• Written task: Copy all of the text in the listing below, line for line and without any change, and leave the pictures out of your answer.

┄┄┄┄┄┄┄┄┄┄

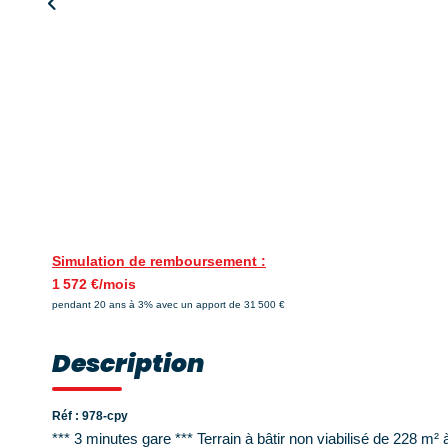
Simulation de remboursement :
1 572 €/mois
pendant 20 ans à 3% avec un apport de 31 500 €
Description
Réf : 978-cpy
*** 3 minutes gare *** Terrain à bâtir non viabilisé de 228 m²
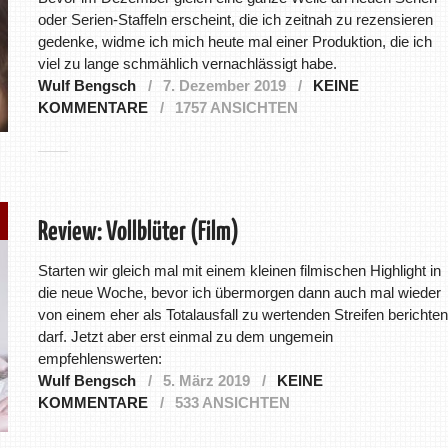
oder Serien-Staffeln erscheint, die ich zeitnah zu rezensieren
gedenke, widme ich mich heute mal einer Produktion, die ich
viel zu lange schmählich vernachlässigt habe.
Wulf Bengsch
7. Dezember 2019
KEINE
KOMMENTARE
1757 ANSICHTEN
Review: Vollblüter (Film)
Starten wir gleich mal mit einem kleinen filmischen Highlight in
die neue Woche, bevor ich übermorgen dann auch mal wieder
von einem eher als Totalausfall zu wertenden Streifen berichten
darf. Jetzt aber erst einmal zu dem ungemein
empfehlenswerten:
Wulf Bengsch
5. März 2019
KEINE
KOMMENTARE
533 ANSICHTEN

┄┄┄┄┄┄┄┄┄┄

• Exercise answer:
Simulation de remboursement :
1 572 €/mois
pendant 20 ans à 3% avec un apport de 31 500 €
Description
Réf : 978-cpy
*** 3 minutes gare *** Terrain à bâtir non viabilisé de 228 m²
oder Serien-Staffeln erscheint, die ich zeitnah zu rezensieren
gedenke, widme ich mich heute mal einer Produktion, die ich
viel zu lange schmählich vernachlässigt habe.
Wulf Bengsch
7. Dezember 2019
KEINE
KOMMENTARE
1757 ANSICHTEN
Review: Vollblüter (Film)
Starten wir gleich mal mit einem kleinen filmischen Highlight in
die neue Woche, bevor ich übermorgen dann auch mal wieder
von einem eher als Totalausfall zu wertenden Streifen berichten
darf. Jetzt aber erst einmal zu dem ungemein
empfehlenswerten:
Wulf Bengsch
5. März 2019
KEINE
KOMMENTARE
533 ANSICHTEN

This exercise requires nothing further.